Treatment of severe heart failure (HF) across the spectrum of LVEF with the SGLT2 inihbitor dapagliflozin appeared to be safe and effective in reducing the risk of cardiovascular death or worsening HF, according to an analysis of results from the DAPA-HF and DELIVER clinical trials published March 5 in JACC: Heart Failure.

While SGLT2 inhibitors have consistently shown benefit in decreasing morbidity and mortality among patients with chronic HF across the LVEF spectrum, there remains an unmet need for patients with more severe stages of HF. Riccardo M. Inciardi, MD, PhD, et al., conducted a post hoc pooled participant-level analysis of the placebo-controlled randomized trial DAPA-HF and DELIVER trials to examine the safety and efficacy of dapagliflozin according to HF severity. Severe HF was defined as NYHA functional class III/IV, evidence of HF with reduced, mildly reduced or preserved LVEF, HF hospitalization within the previous 12 months and adverse patient-reported symptom burden (Kansas City Cardiomyopathy Questionnaire-Total Symptoms Score <75).
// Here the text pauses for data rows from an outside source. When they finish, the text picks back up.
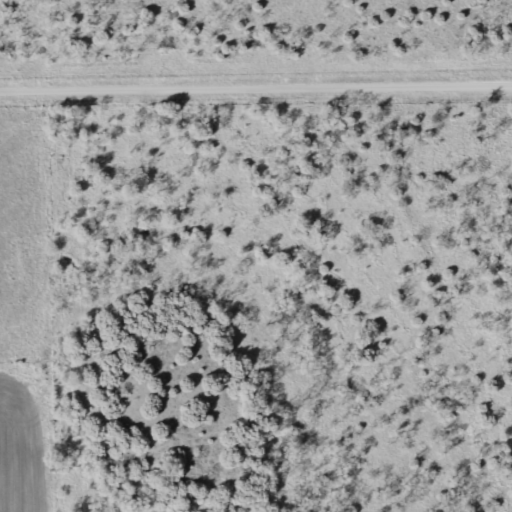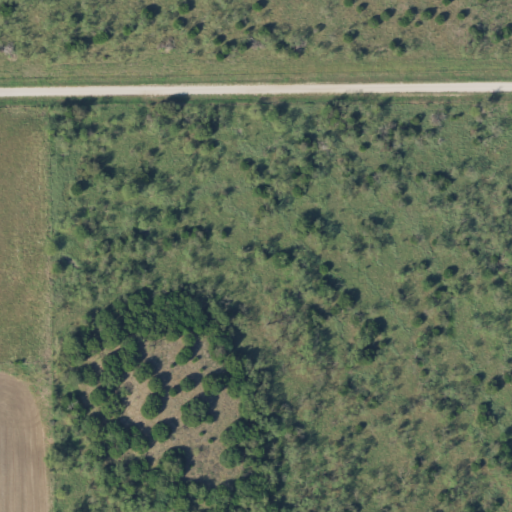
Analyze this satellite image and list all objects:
road: (255, 83)
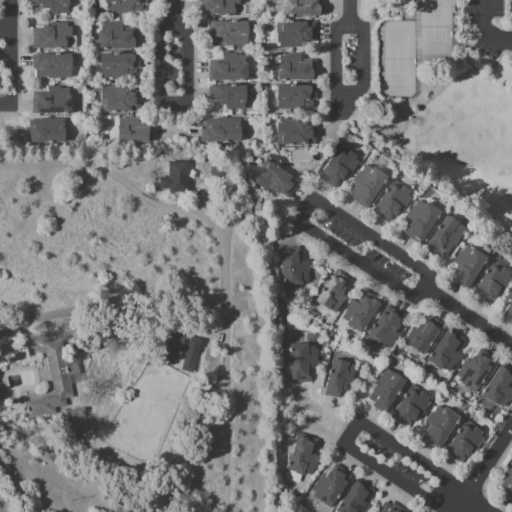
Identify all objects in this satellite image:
building: (52, 5)
building: (56, 6)
building: (123, 6)
building: (128, 6)
building: (218, 7)
building: (227, 7)
building: (300, 7)
building: (305, 8)
road: (349, 13)
park: (432, 30)
road: (484, 31)
building: (226, 32)
building: (234, 32)
building: (295, 32)
building: (298, 35)
building: (50, 36)
building: (114, 36)
building: (54, 37)
building: (120, 37)
park: (395, 61)
road: (335, 63)
road: (361, 63)
building: (50, 65)
building: (116, 65)
building: (121, 66)
building: (55, 67)
building: (294, 67)
building: (228, 68)
building: (298, 68)
building: (230, 69)
building: (227, 96)
building: (293, 96)
road: (11, 97)
building: (231, 97)
building: (119, 98)
building: (298, 98)
building: (52, 100)
building: (122, 101)
building: (54, 102)
road: (182, 105)
building: (219, 129)
building: (43, 130)
building: (132, 130)
building: (223, 131)
building: (47, 132)
building: (136, 132)
building: (295, 132)
building: (297, 134)
building: (337, 165)
road: (46, 167)
building: (341, 168)
building: (220, 174)
building: (174, 177)
building: (178, 179)
building: (274, 181)
building: (277, 181)
building: (365, 185)
building: (370, 187)
building: (390, 202)
building: (394, 203)
road: (303, 208)
building: (418, 221)
building: (422, 222)
building: (443, 237)
building: (447, 238)
building: (467, 264)
building: (291, 267)
building: (295, 268)
building: (469, 268)
building: (490, 282)
building: (494, 284)
building: (331, 292)
building: (335, 294)
road: (231, 300)
road: (114, 305)
building: (508, 306)
building: (509, 309)
building: (359, 311)
building: (363, 312)
road: (447, 314)
road: (468, 318)
building: (384, 327)
building: (388, 329)
building: (420, 335)
building: (425, 337)
building: (169, 347)
building: (444, 351)
building: (449, 352)
building: (188, 353)
building: (20, 359)
building: (299, 362)
building: (304, 363)
building: (474, 369)
building: (477, 372)
building: (337, 377)
building: (341, 378)
building: (52, 383)
building: (56, 384)
building: (498, 386)
building: (500, 388)
building: (384, 390)
building: (388, 392)
building: (409, 406)
building: (412, 408)
road: (319, 411)
building: (78, 415)
building: (437, 426)
building: (442, 426)
road: (350, 431)
road: (321, 432)
building: (462, 442)
building: (466, 444)
building: (302, 454)
building: (306, 456)
road: (486, 466)
road: (488, 478)
building: (506, 483)
building: (329, 486)
building: (508, 486)
building: (332, 487)
building: (354, 497)
building: (358, 499)
building: (386, 507)
building: (392, 508)
road: (471, 509)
Of the 10,948 patients in the analysis, 730 (6.7%) met the definition of severe HF; 6.2% with LVEF ≤40%, 9.1% with LVEF 41-49% and 5.6% with LVEF ≥50%.
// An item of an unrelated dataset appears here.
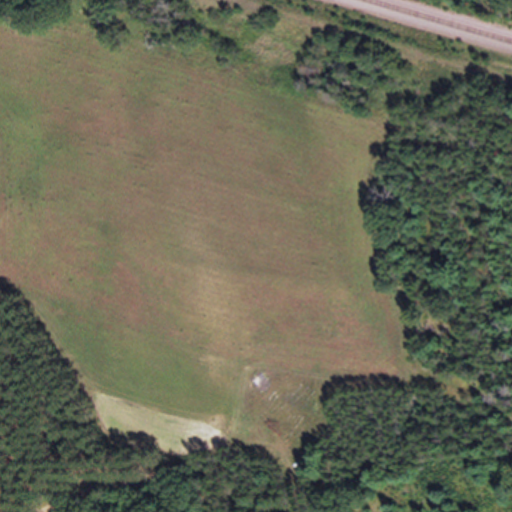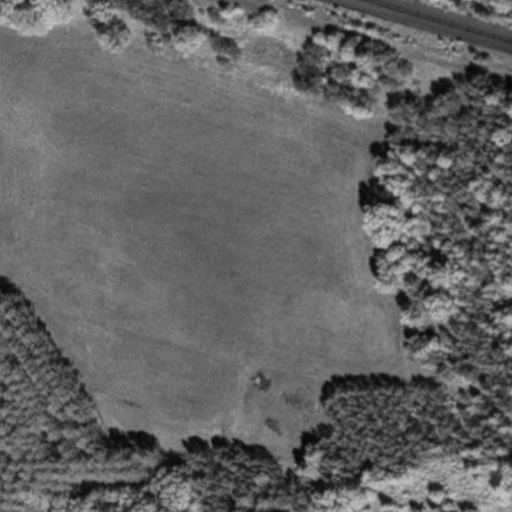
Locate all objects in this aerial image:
railway: (439, 21)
Results showed that the primary endpoint of cardiovascular death or first worsening HF event by severe HF status occurred in 231 patients, at a rate of 20 per 100-patient years over the median 22 months of follow-up. Furthermore, the rate of primary outcome events was higher among those with than those without severe HF (adjusted hazard ratio, 1.85), regardless of LVEF (Pinteraction, 0.98). The risk of the primary endpoint was consistently reduced with dapagliflozin regardless of severe HF status across the spectrum of LVEF. Similarly, the safety of the drug was consistent regardless of severe HF status.

Patients with severe HF were more likely to be female, White, have a higher BMI and originate from Europe or Saudi Arabia, and had a higher burden of comorbidities including diabetes, atrial fibrillation and chronic kidney disease.

The authors write that in a large global contemporary HF population, these "data support the role of [SGLT2 inhibitors] in patients with more advanced HF stages for whom current treatment options might be limited or not well tolerated."